-------- SOURCE MATERIAL --------

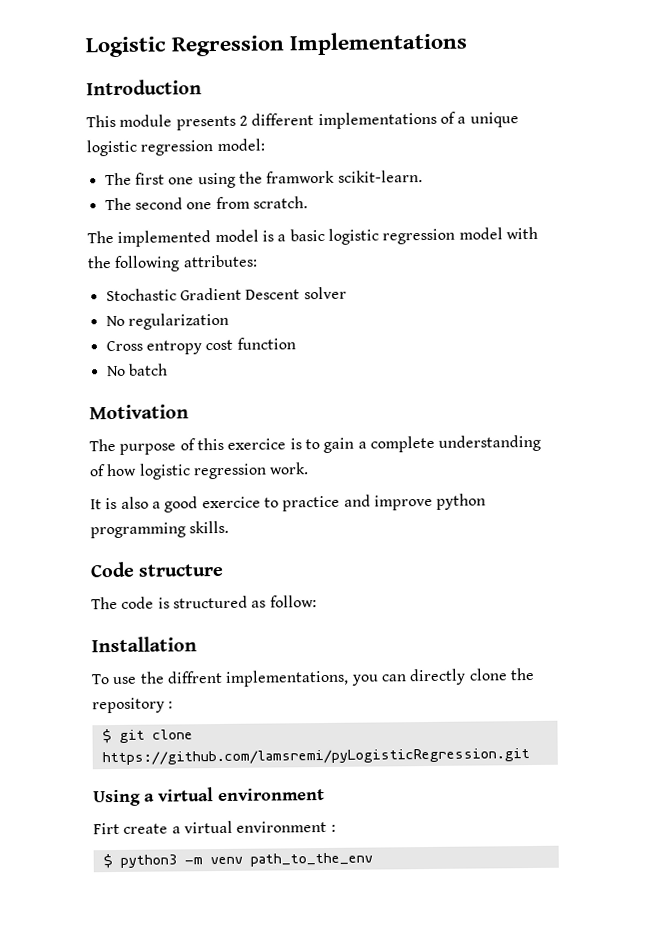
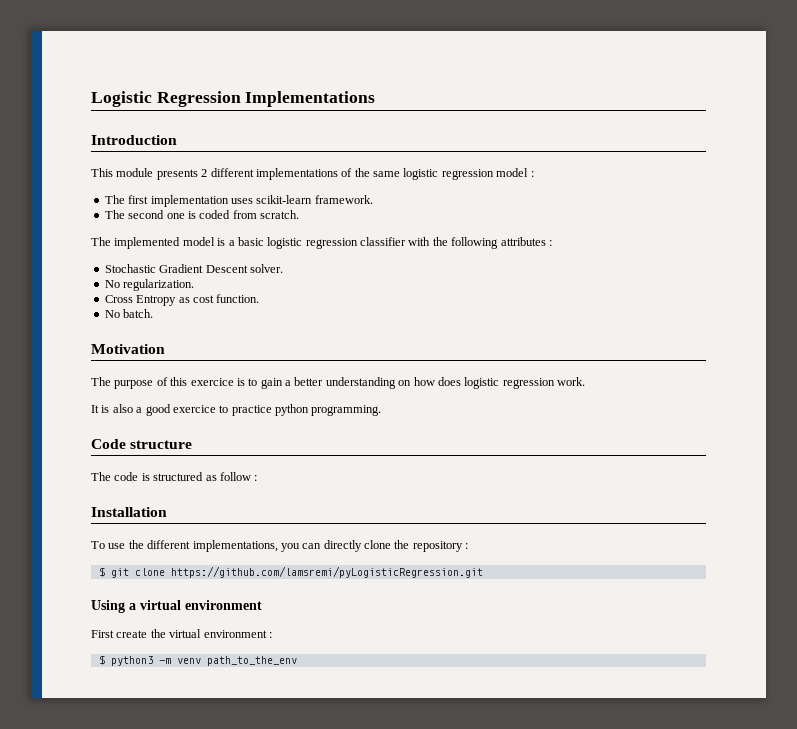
[457,112,519,128] [86,138,265,157] [104,170,423,189] a unique logistic regression model: // The first one using the framwork scikit-learn. -> [354,168,534,180] [104,195,373,207] the same logistic regression model : // The first implementation uses scikit-learn framework.
(213, 206) none -> [187,210,231,219] is coded
[458,227,503,240] model -> [360,237,406,246] classifier
[182,254,258,268] attributes: -> [500,237,552,246] attributes :
[303,286,347,300] [105,312,229,330] solver // No regularization -> [249,264,283,273] [104,279,195,291] solver. // No regularization.
[145,337,296,355] [106,363,168,377] entropy cost function // No batch -> [136,294,260,306] [104,309,154,318] Entropy as cost function. // No batch.
[369,434,542,453] [89,463,138,477] complete understanding of how -> [294,377,461,389] better understanding on how does
[343,493,487,511] [90,520,230,539] and improve python programming skills. -> [275,404,382,416] python programming.
[269,595,317,608] follow: -> [219,472,258,481] follow :
[166,670,223,684] diffrent -> [147,540,191,549] different
[93,822,181,835] Firt create a -> [91,629,166,638] First create the

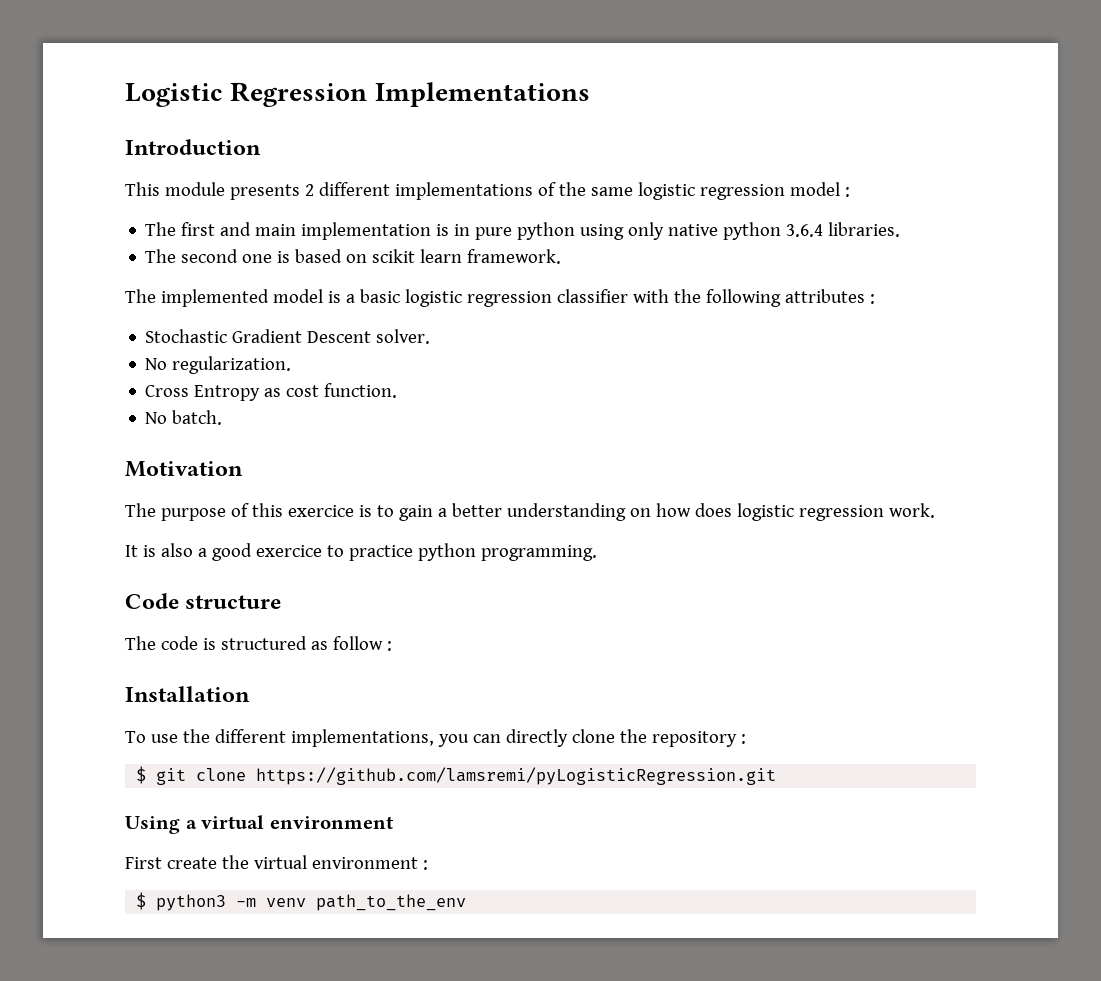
[150,195,373,207] implementation uses scikit-learn framework. -> [220,222,901,240] and main implementation is in pure python using only native python 3.6.4 libraries.
[199,210,299,219] coded from scratch. -> [295,249,562,264] based on scikit learn framework.

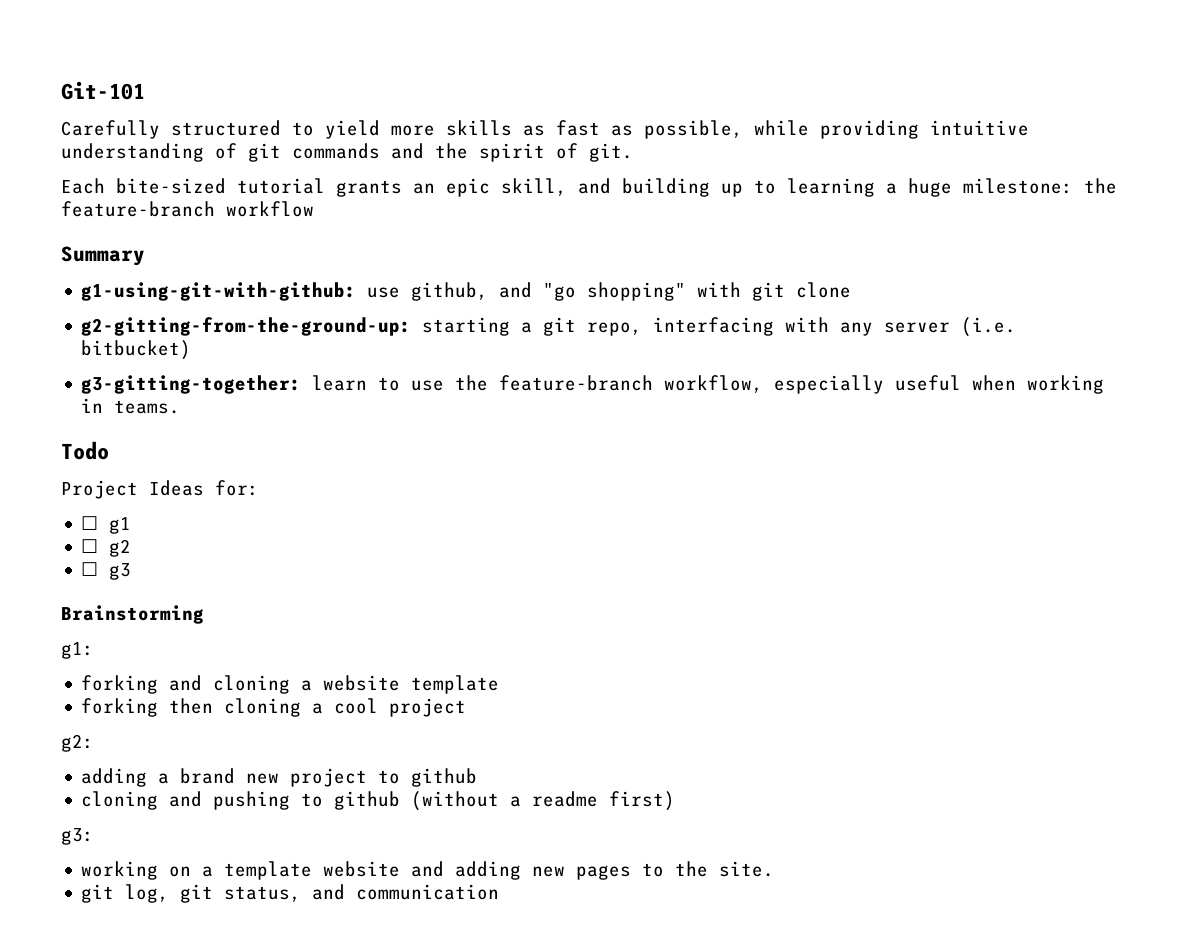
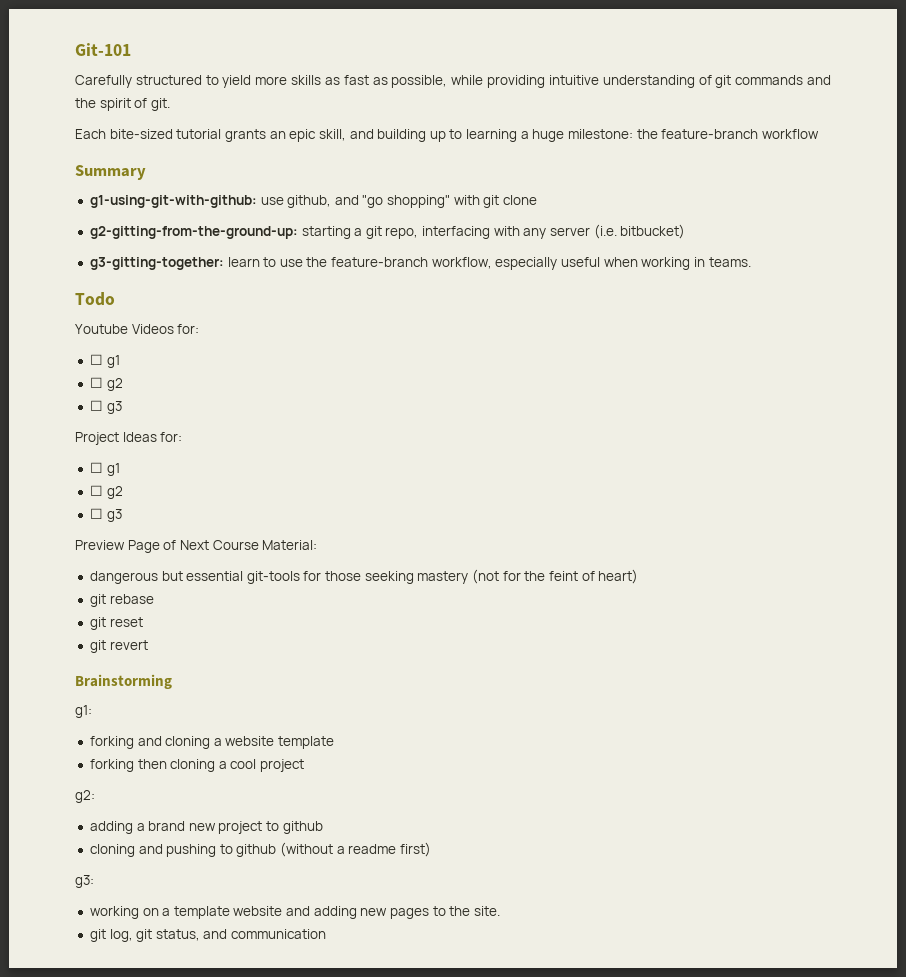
(109, 450) none -> [75,324,200,334] [89,354,120,368] [89,377,123,391] [89,400,122,414] // Youtube Videos for: // ☐ g1 // ☐ g2 // ☐ g3
(132, 571) none -> [75,540,318,553] [89,569,639,584] [89,594,154,607] [89,617,143,630] [89,640,148,653] // Preview Page of Next Course Material: // dangerous but essential git-tools for those seeking mastery (not for the feint of heart) // git rebase // git reset // git revert

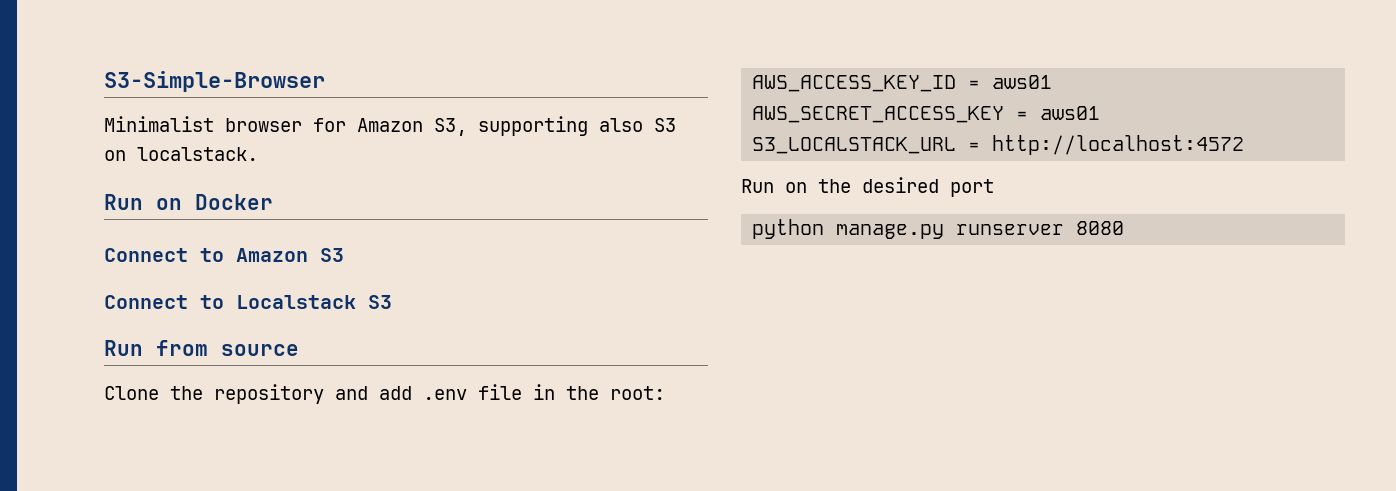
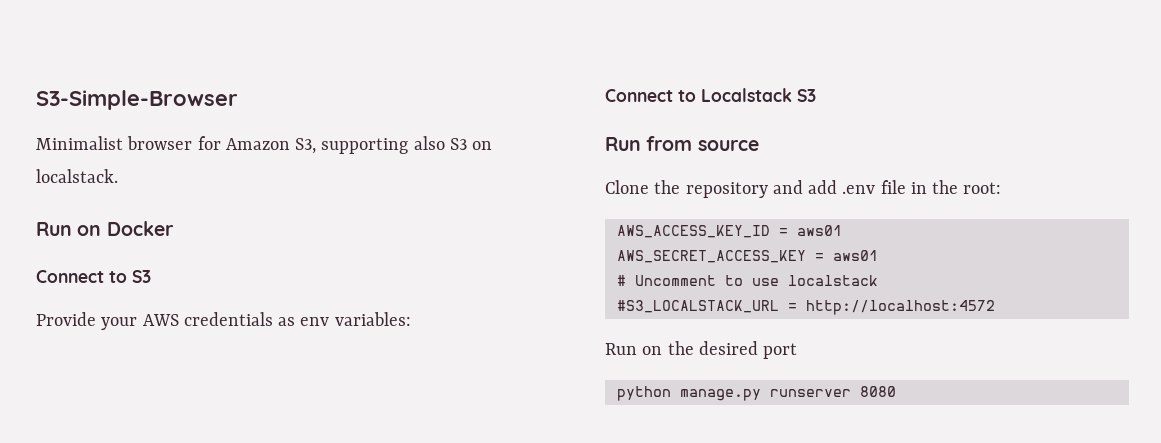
[236,248,344,262] Amazon S3 -> [132,270,151,283] [36,312,411,330] S3 // Provide your AWS credentials as env variables:
[752,137,957,154] S3_LOCALSTACK_URL -> [616,275,878,286] [616,300,779,313] # Uncomment to use localstack // #S3_LOCALSTACK_URL

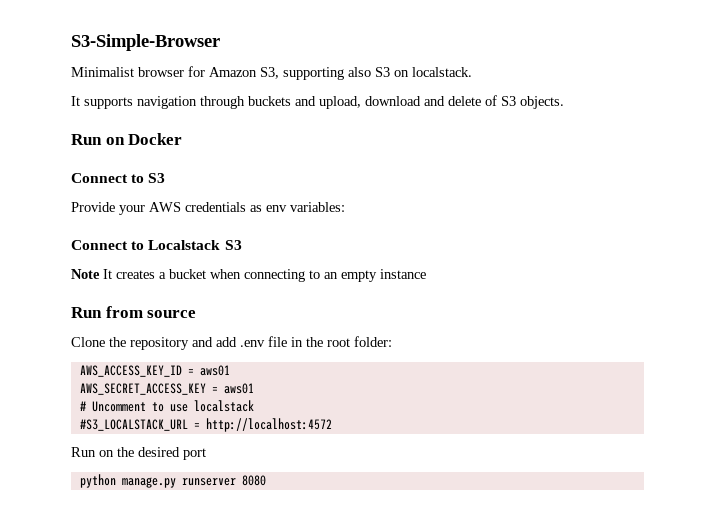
(118, 176) none -> [71,95,564,109] // It supports navigation through buckets and upload, download and delete of S3 objects.
(816, 95) none -> [71,269,426,282] // Note It creates a bucket when connecting to an empty instance
[963,182,1002,194] root: -> [327,336,392,347] root folder:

--------

Leave out every picture and copy the rest of the records exactly.

[457,112,519,128] [86,138,265,157] [104,170,423,189] a unique logistic regression model: // The first one using the framwork scikit-learn. -> [354,168,534,180] [104,195,373,207] the same logistic regression model : // The first implementation uses scikit-learn framework.
(213, 206) none -> [187,210,231,219] is coded
[458,227,503,240] model -> [360,237,406,246] classifier
[182,254,258,268] attributes: -> [500,237,552,246] attributes :
[303,286,347,300] [105,312,229,330] solver // No regularization -> [249,264,283,273] [104,279,195,291] solver. // No regularization.
[145,337,296,355] [106,363,168,377] entropy cost function // No batch -> [136,294,260,306] [104,309,154,318] Entropy as cost function. // No batch.
[369,434,542,453] [89,463,138,477] complete understanding of how -> [294,377,461,389] better understanding on how does
[343,493,487,511] [90,520,230,539] and improve python programming skills. -> [275,404,382,416] python programming.
[269,595,317,608] follow: -> [219,472,258,481] follow :
[166,670,223,684] diffrent -> [147,540,191,549] different
[93,822,181,835] Firt create a -> [91,629,166,638] First create the

[150,195,373,207] implementation uses scikit-learn framework. -> [220,222,901,240] and main implementation is in pure python using only native python 3.6.4 libraries.
[199,210,299,219] coded from scratch. -> [295,249,562,264] based on scikit learn framework.

(109, 450) none -> [75,324,200,334] [89,354,120,368] [89,377,123,391] [89,400,122,414] // Youtube Videos for: // ☐ g1 // ☐ g2 // ☐ g3
(132, 571) none -> [75,540,318,553] [89,569,639,584] [89,594,154,607] [89,617,143,630] [89,640,148,653] // Preview Page of Next Course Material: // dangerous but essential git-tools for those seeking mastery (not for the feint of heart) // git rebase // git reset // git revert

[236,248,344,262] Amazon S3 -> [132,270,151,283] [36,312,411,330] S3 // Provide your AWS credentials as env variables:
[752,137,957,154] S3_LOCALSTACK_URL -> [616,275,878,286] [616,300,779,313] # Uncomment to use localstack // #S3_LOCALSTACK_URL

(118, 176) none -> [71,95,564,109] // It supports navigation through buckets and upload, download and delete of S3 objects.
(816, 95) none -> [71,269,426,282] // Note It creates a bucket when connecting to an empty instance
[963,182,1002,194] root: -> [327,336,392,347] root folder:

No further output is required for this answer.